Source records

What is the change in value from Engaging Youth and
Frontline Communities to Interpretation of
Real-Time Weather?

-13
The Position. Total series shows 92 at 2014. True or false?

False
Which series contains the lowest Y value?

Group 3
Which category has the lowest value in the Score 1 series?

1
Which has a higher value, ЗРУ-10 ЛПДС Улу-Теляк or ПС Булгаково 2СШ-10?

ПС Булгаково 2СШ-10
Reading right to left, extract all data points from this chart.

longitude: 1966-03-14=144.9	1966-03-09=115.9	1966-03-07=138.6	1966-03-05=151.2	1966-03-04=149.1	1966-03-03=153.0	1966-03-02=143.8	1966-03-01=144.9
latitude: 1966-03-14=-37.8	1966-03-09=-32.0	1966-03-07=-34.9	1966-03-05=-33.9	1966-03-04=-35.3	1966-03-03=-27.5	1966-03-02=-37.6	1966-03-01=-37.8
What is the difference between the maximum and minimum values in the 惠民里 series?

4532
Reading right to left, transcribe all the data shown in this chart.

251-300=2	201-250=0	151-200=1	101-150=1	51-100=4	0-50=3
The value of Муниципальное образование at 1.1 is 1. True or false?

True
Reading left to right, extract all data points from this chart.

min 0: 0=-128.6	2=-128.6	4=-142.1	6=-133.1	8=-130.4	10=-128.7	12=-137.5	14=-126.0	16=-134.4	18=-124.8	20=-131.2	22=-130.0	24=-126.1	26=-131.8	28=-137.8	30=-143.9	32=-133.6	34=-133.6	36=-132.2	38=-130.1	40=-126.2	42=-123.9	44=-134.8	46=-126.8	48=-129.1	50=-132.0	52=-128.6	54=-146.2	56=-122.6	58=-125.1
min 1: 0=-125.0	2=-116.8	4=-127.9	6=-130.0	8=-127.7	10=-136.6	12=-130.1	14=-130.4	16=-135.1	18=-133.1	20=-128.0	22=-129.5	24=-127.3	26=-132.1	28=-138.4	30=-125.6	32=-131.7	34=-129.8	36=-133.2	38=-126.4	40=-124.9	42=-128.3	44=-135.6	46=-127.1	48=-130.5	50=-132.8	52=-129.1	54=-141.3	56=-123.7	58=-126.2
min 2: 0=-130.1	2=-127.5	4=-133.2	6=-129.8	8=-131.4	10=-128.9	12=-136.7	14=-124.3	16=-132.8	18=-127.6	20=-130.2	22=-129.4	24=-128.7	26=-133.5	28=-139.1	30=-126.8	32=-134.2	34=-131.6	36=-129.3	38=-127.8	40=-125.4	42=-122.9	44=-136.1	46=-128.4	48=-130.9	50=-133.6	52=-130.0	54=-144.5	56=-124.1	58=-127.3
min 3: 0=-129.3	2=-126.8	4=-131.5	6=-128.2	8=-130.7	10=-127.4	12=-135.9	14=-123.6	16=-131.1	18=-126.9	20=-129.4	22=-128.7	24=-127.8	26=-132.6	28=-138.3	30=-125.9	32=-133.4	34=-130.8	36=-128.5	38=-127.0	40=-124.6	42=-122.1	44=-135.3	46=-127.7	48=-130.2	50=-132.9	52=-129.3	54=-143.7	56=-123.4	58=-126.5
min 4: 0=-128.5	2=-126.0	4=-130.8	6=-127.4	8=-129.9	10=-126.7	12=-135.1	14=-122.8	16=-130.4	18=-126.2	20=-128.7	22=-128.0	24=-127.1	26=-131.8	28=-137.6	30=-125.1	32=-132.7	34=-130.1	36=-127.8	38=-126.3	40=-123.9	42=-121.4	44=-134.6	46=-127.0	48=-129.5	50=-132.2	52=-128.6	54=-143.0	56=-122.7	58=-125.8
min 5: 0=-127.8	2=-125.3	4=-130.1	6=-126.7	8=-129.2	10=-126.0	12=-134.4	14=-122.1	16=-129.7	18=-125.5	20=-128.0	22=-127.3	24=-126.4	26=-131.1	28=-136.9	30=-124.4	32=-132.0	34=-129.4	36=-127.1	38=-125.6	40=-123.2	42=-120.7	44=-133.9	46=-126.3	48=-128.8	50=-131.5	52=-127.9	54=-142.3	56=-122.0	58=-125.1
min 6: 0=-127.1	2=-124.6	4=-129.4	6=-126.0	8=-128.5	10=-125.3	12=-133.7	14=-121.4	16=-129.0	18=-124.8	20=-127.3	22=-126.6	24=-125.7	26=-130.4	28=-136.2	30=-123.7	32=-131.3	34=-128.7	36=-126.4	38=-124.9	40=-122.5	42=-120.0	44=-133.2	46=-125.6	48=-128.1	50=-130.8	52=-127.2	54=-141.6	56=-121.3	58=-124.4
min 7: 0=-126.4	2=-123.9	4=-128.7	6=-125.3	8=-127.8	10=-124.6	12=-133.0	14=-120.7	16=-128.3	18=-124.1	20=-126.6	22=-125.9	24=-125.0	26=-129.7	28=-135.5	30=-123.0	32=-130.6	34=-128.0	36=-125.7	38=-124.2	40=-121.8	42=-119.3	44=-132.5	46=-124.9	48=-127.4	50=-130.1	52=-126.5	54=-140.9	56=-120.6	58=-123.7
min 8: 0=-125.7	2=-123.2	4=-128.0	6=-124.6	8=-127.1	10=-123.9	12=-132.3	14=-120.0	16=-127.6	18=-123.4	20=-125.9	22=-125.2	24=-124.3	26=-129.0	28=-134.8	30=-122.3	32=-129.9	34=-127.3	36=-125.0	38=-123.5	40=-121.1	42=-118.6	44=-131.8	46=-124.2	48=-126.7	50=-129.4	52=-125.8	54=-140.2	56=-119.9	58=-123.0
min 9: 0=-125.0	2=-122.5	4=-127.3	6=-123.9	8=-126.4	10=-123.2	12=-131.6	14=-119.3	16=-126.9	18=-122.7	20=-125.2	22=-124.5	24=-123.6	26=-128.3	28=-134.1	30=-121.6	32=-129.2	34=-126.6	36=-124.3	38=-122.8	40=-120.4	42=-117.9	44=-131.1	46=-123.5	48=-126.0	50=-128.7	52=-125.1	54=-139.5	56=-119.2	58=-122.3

EXERCISE :: Copy out all of the data above word for word, changing nothing.

ANSWER FOR THIS EXERCISE ::
What is the change in value from Engaging Youth and
Frontline Communities to Interpretation of
Real-Time Weather?

-13
The Position. Total series shows 92 at 2014. True or false?

False
Which series contains the lowest Y value?

Group 3
Which category has the lowest value in the Score 1 series?

1
Which has a higher value, ЗРУ-10 ЛПДС Улу-Теляк or ПС Булгаково 2СШ-10?

ПС Булгаково 2СШ-10
Reading right to left, extract all data points from this chart.

longitude: 1966-03-14=144.9	1966-03-09=115.9	1966-03-07=138.6	1966-03-05=151.2	1966-03-04=149.1	1966-03-03=153.0	1966-03-02=143.8	1966-03-01=144.9
latitude: 1966-03-14=-37.8	1966-03-09=-32.0	1966-03-07=-34.9	1966-03-05=-33.9	1966-03-04=-35.3	1966-03-03=-27.5	1966-03-02=-37.6	1966-03-01=-37.8
What is the difference between the maximum and minimum values in the 惠民里 series?

4532
Reading right to left, transcribe all the data shown in this chart.

251-300=2	201-250=0	151-200=1	101-150=1	51-100=4	0-50=3
The value of Муниципальное образование at 1.1 is 1. True or false?

True
Reading left to right, extract all data points from this chart.

min 0: 0=-128.6	2=-128.6	4=-142.1	6=-133.1	8=-130.4	10=-128.7	12=-137.5	14=-126.0	16=-134.4	18=-124.8	20=-131.2	22=-130.0	24=-126.1	26=-131.8	28=-137.8	30=-143.9	32=-133.6	34=-133.6	36=-132.2	38=-130.1	40=-126.2	42=-123.9	44=-134.8	46=-126.8	48=-129.1	50=-132.0	52=-128.6	54=-146.2	56=-122.6	58=-125.1
min 1: 0=-125.0	2=-116.8	4=-127.9	6=-130.0	8=-127.7	10=-136.6	12=-130.1	14=-130.4	16=-135.1	18=-133.1	20=-128.0	22=-129.5	24=-127.3	26=-132.1	28=-138.4	30=-125.6	32=-131.7	34=-129.8	36=-133.2	38=-126.4	40=-124.9	42=-128.3	44=-135.6	46=-127.1	48=-130.5	50=-132.8	52=-129.1	54=-141.3	56=-123.7	58=-126.2
min 2: 0=-130.1	2=-127.5	4=-133.2	6=-129.8	8=-131.4	10=-128.9	12=-136.7	14=-124.3	16=-132.8	18=-127.6	20=-130.2	22=-129.4	24=-128.7	26=-133.5	28=-139.1	30=-126.8	32=-134.2	34=-131.6	36=-129.3	38=-127.8	40=-125.4	42=-122.9	44=-136.1	46=-128.4	48=-130.9	50=-133.6	52=-130.0	54=-144.5	56=-124.1	58=-127.3
min 3: 0=-129.3	2=-126.8	4=-131.5	6=-128.2	8=-130.7	10=-127.4	12=-135.9	14=-123.6	16=-131.1	18=-126.9	20=-129.4	22=-128.7	24=-127.8	26=-132.6	28=-138.3	30=-125.9	32=-133.4	34=-130.8	36=-128.5	38=-127.0	40=-124.6	42=-122.1	44=-135.3	46=-127.7	48=-130.2	50=-132.9	52=-129.3	54=-143.7	56=-123.4	58=-126.5
min 4: 0=-128.5	2=-126.0	4=-130.8	6=-127.4	8=-129.9	10=-126.7	12=-135.1	14=-122.8	16=-130.4	18=-126.2	20=-128.7	22=-128.0	24=-127.1	26=-131.8	28=-137.6	30=-125.1	32=-132.7	34=-130.1	36=-127.8	38=-126.3	40=-123.9	42=-121.4	44=-134.6	46=-127.0	48=-129.5	50=-132.2	52=-128.6	54=-143.0	56=-122.7	58=-125.8
min 5: 0=-127.8	2=-125.3	4=-130.1	6=-126.7	8=-129.2	10=-126.0	12=-134.4	14=-122.1	16=-129.7	18=-125.5	20=-128.0	22=-127.3	24=-126.4	26=-131.1	28=-136.9	30=-124.4	32=-132.0	34=-129.4	36=-127.1	38=-125.6	40=-123.2	42=-120.7	44=-133.9	46=-126.3	48=-128.8	50=-131.5	52=-127.9	54=-142.3	56=-122.0	58=-125.1
min 6: 0=-127.1	2=-124.6	4=-129.4	6=-126.0	8=-128.5	10=-125.3	12=-133.7	14=-121.4	16=-129.0	18=-124.8	20=-127.3	22=-126.6	24=-125.7	26=-130.4	28=-136.2	30=-123.7	32=-131.3	34=-128.7	36=-126.4	38=-124.9	40=-122.5	42=-120.0	44=-133.2	46=-125.6	48=-128.1	50=-130.8	52=-127.2	54=-141.6	56=-121.3	58=-124.4
min 7: 0=-126.4	2=-123.9	4=-128.7	6=-125.3	8=-127.8	10=-124.6	12=-133.0	14=-120.7	16=-128.3	18=-124.1	20=-126.6	22=-125.9	24=-125.0	26=-129.7	28=-135.5	30=-123.0	32=-130.6	34=-128.0	36=-125.7	38=-124.2	40=-121.8	42=-119.3	44=-132.5	46=-124.9	48=-127.4	50=-130.1	52=-126.5	54=-140.9	56=-120.6	58=-123.7
min 8: 0=-125.7	2=-123.2	4=-128.0	6=-124.6	8=-127.1	10=-123.9	12=-132.3	14=-120.0	16=-127.6	18=-123.4	20=-125.9	22=-125.2	24=-124.3	26=-129.0	28=-134.8	30=-122.3	32=-129.9	34=-127.3	36=-125.0	38=-123.5	40=-121.1	42=-118.6	44=-131.8	46=-124.2	48=-126.7	50=-129.4	52=-125.8	54=-140.2	56=-119.9	58=-123.0
min 9: 0=-125.0	2=-122.5	4=-127.3	6=-123.9	8=-126.4	10=-123.2	12=-131.6	14=-119.3	16=-126.9	18=-122.7	20=-125.2	22=-124.5	24=-123.6	26=-128.3	28=-134.1	30=-121.6	32=-129.2	34=-126.6	36=-124.3	38=-122.8	40=-120.4	42=-117.9	44=-131.1	46=-123.5	48=-126.0	50=-128.7	52=-125.1	54=-139.5	56=-119.2	58=-122.3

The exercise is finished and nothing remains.